Guido Fubini

 

Maestro di princìpi e bussola della redazione
 

di David Sorani

 

E come faremo ora in redazione? Chi ci condurrà con orientamento profondo e saggio alla valutazione più razionale, alla posizione più coraggiosa e giusta, più in sintonia con l’identità ebraica e democratica insieme che tentiamo di esprimere? Chi ci aiuterà ogni volta a capire che ebraismo e democrazia sono spesso due espressioni della stessa visione del mondo?

Le pagine di Ha Keillah avranno d’ora in avanti un vuoto che non sarà riempito, che non potrà essere riempito con la stessa lucidità ed essenzialità degli scritti di Guido. Ogni questione legata alle minoranze - e quindi inevitabilmente nostra - era una sua questione, spunto per una sua riflessione attenta e per la cosciente difesa dei gruppi più deboli e in vario modo emarginati. E la sua difesa non era la difesa sentimentale della compassione, era la difesa razionale del diritto, in nome e nel segno della tzedaqà, della giustizia equilibratrice propria dell’ebraismo. Ogni questione giuridica rilevante per la comunità ebraica, italiana e non, era la sua, profondo conoscitore e acuto indagatore qual era della logica umana e sociale connessa alla legge. Ogni questione storica legata alla condizione ebraica italiana ed europea era la sua, da storico del diritto e della società quale i suoi studi e i suoi scritti molteplici lo hanno palesato.

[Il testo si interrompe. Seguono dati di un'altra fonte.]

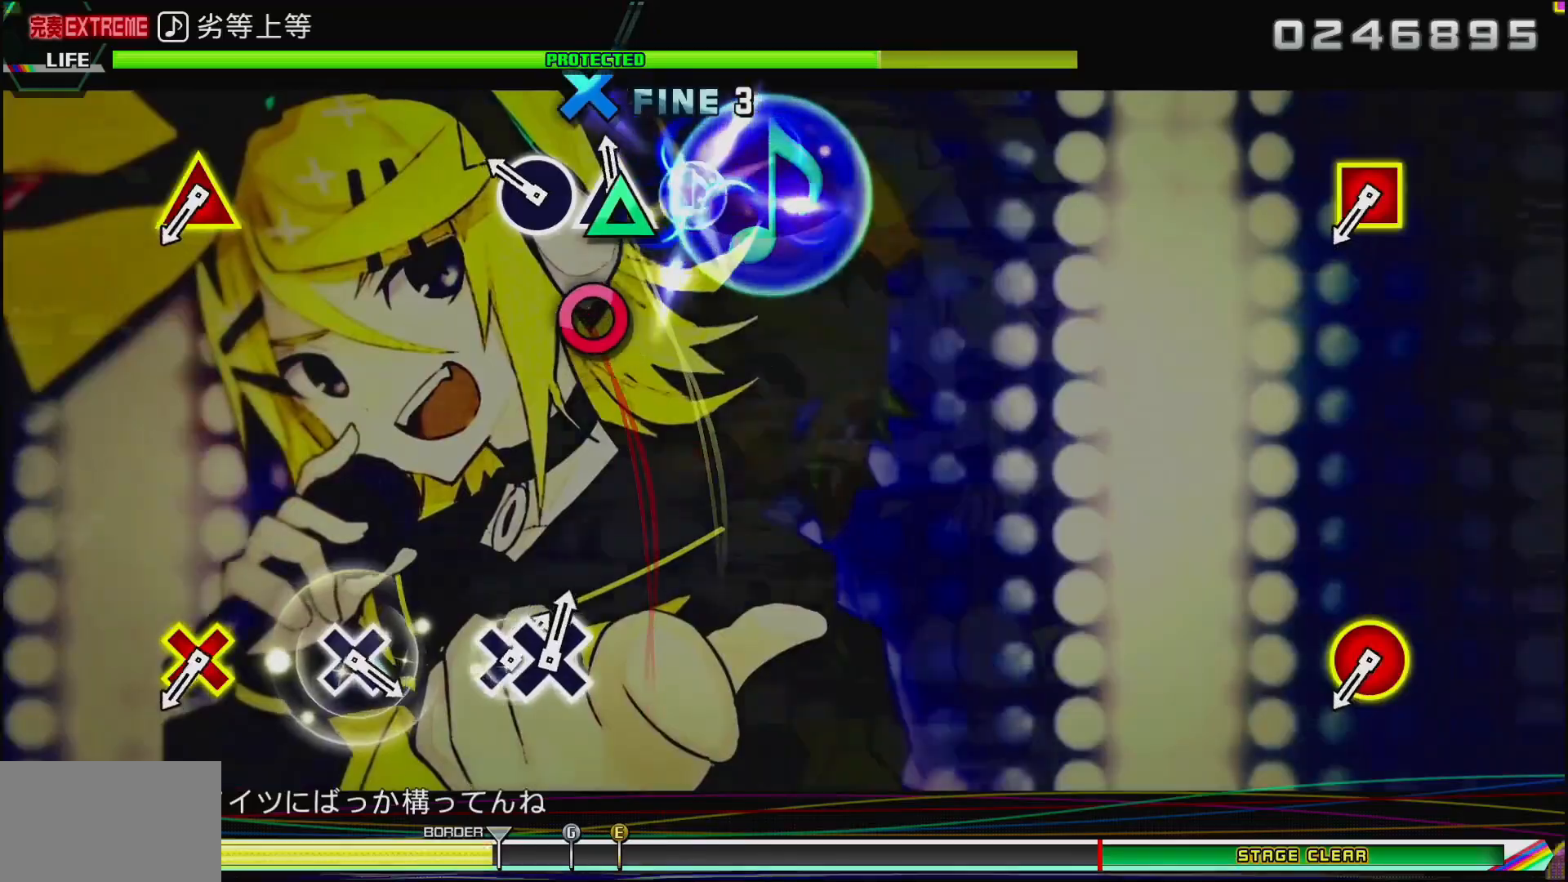
{"buttons": [], "left_stick": "center", "right_stick": "center", "events": [[83, "TRIANGLE", "up"], [133, "CIRCLE", "down"], [283, "CIRCLE", "up"]]}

Ma Guido non era solo un punto di riferimento ideale per il giornale e i suoi temi di fondo. Era anche, per tutta la redazione, uno stimolo continuo, un parametro concreto sulle questioni di volta in volta emergenti. Tale è rimasto per tutti i trentacinque anni di Ha Keillah, che l’hanno visto sempre presente e sempre perno insostituibile del comitato di redazione, mentre i nomi degli altri redattori saltuariamente mutavano. La sua posizione, meditata e chiara, era centrale negli equilibri redazionali, era talmente importante che in momenti critici o in fasi anche vicine di tensione interna veniva cercata dagli altri ancor prima di essere espressa. E invece proprio in occasione di questi recenti contrasti il suo atteggiamento si era fatto più riservato, meno propenso a schieramenti evidenti. Perché? Guido si era forse stancato di darci i suoi giudizi netti, di proporci la sua visione critica e pungente di illuminista dei nostri giorni? Nella sua veste di proboviro, così diceva in quei giorni, riteneva giusto astenersi da commenti di sorta. Un atteggiamento che faceva onore al suo alto senso delle istituzioni. Ma forse non era solo questo a spingerlo al silenzio. Forse ciò che lo induceva a non pronunciarsi apertamente era soprattutto il timore razionale e fondato che il bel giocattolo che aveva contribuito da vicino a inventare potesse rompersi in modo irreparabile.

Be’, tranquillo Guido! Il giocattolo Ha Keillah che con tanta creatività hai progettato trentacinque anni fa e al quale hai sempre dato tanto è ancora vivo e pimpante, grazie anche al continuo stimolo intellettuale con cui l’hai arricchito. Ora cercheremo di andare avanti da soli e per riuscirci faremo sempre appello ai tuoi (nostri) princìpi e obiettivi. Quello che però più ci mancherà durante le riunioni di redazione, e che davvero non saremo capaci di ricreare, è la carica umana del tuo humour, è il clima di irresistibile simpatia che solo tu sapevi diffondere.